Question: Are you tight? If yes, stretch.

But wait, we forgot a question. WHY are you tight?

First let’s describe what we mean by “tight”. “Tight” is a descriptive and general term that a patient may describe to you. We may even assess someone and say “man, you are really tight!”. Unfortunately the term “tight” is too vague to define appropriate action to resolve the problem because tightness can be a result of:

A) Hypertonicity (short and tight vs. long and taut)
B) Shortened tissue
C) Fibrotic Tissue
D) Spasm
E) Trigger Point
F) Joint Hypomobility Dysfunction (Functional) – abnormal glide, roll, spin.
G) Joint Hypomobility Dysfunction (Structural)
I) Other – because I am sure someone will add to this list.

Note that all of the above are intimately related and interconnected to movement, stability and motor control dysfunction.

One goal of the functional evaluation is to determine the imbalance of mobility and stability that may lead to pain, discomfort, dysfunction, or declined performance. Or in an injury risk evaluation the potential for pain, discomfort, and a decline in performance. When we see a deficit in mobility we need to determine what kind of mobility problem we are dealing with. Is it a structural or functional mobility deficit? If it is structural, don’t pass go until you address this problem. It if is functional, we need to determine what dysfunction is causing the hypertonicity, trigger point, or joint dysfunction. In the case of hypertonicity be assured that the root dysfunction is not “tightness” and is a stability and motor control dysfunction. The brain is simply recognizing the threat of instability (instability = unsafe = threat = danger = protective response) and taking appropriate action to remedy the problem, for good or for bad. This is why I always say “don’t make pain the bad guy, he’s just doing his job and letting us know there is dysfunction and that the dysfunction has reached the level of threat or danger”. The same could be said for “tightness” related to hypertonicity. Indeed, no one likes pain. In fact, most people down right hate it. But you don’t see too many people walking into your office saying “Doc, I am sick and tired of this stability and motor control dysfunction”. Thus, an important part of the treatment process is educating our patients.

Back to the issue of stretching. Is stretching good or bad? Well, what are we stretching?
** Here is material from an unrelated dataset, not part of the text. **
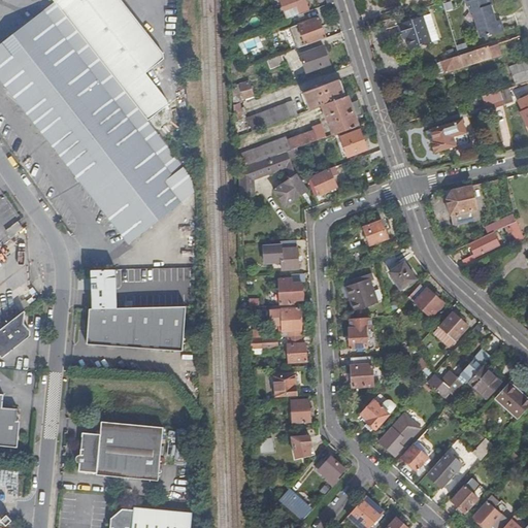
[(48,0),(52,4),(150,128),(169,113),(168,107),(147,81),(165,67),(165,62),(116,0),(48,0)]
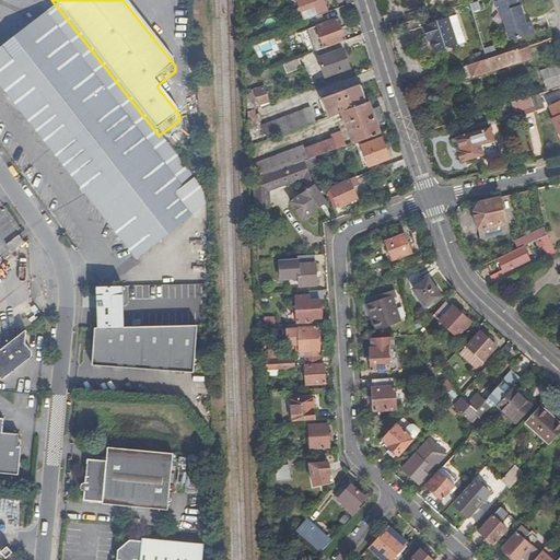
[(323,0),(296,0),(303,19),(327,10),(323,0)]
If you are simply loosening up a muscle that is purposely and appropriately “tight” to create stability in an unstable environment to the exception of creating stability and decreasing the demand for the “tightness” to exist in the first place, than I would say “bad”. But if you are lengthening a tight bit, mobilizing a dysfunctional bit, or relaxing a hypertonic bit to get the results of the stability work to follow, then I would say “good”. And of course, if you have true structural tightness don’t pass go until you have created the length necessary for stability in the neighbouring joint or joint systems (I may concurrently address true mobility deficit while adding stability and motor control exercise providing the movements we perform are within their functional base).

Another issue of stretching is how we stretch. Most people think stretching = relaxation. I would agree whole heartedly if this was in reference to the relaxation of mind, maintaining a relaxed and diaphragmatic breathing pattern, and avoiding unnecessary or aberrant tension. However, to gain length we need a stable base. To achieve a stable base we need co-contraction and activation. With all stretching or mobilization exercises you want to find an optimal balance of alignment and structural integrity with length and a relaxed diaphragmatic breathing pattern. Never sacrifice alignment or your breathing with the desire to stretch further, further, further. The goal is not to go further, rather, to find a balance of mobility within a base of stability. If you can do this you will achieve sustainable and desirable changes in length and not the artificial and temporary changes we see immediately after a manipulation or PIR stretch. Please don’t take this as “manipulation and PIR are not beneficial for joint hypomobility dysfunction or hypertonicity”. These are powerful tools when used appropriately and followed by the integration of stability and motor control.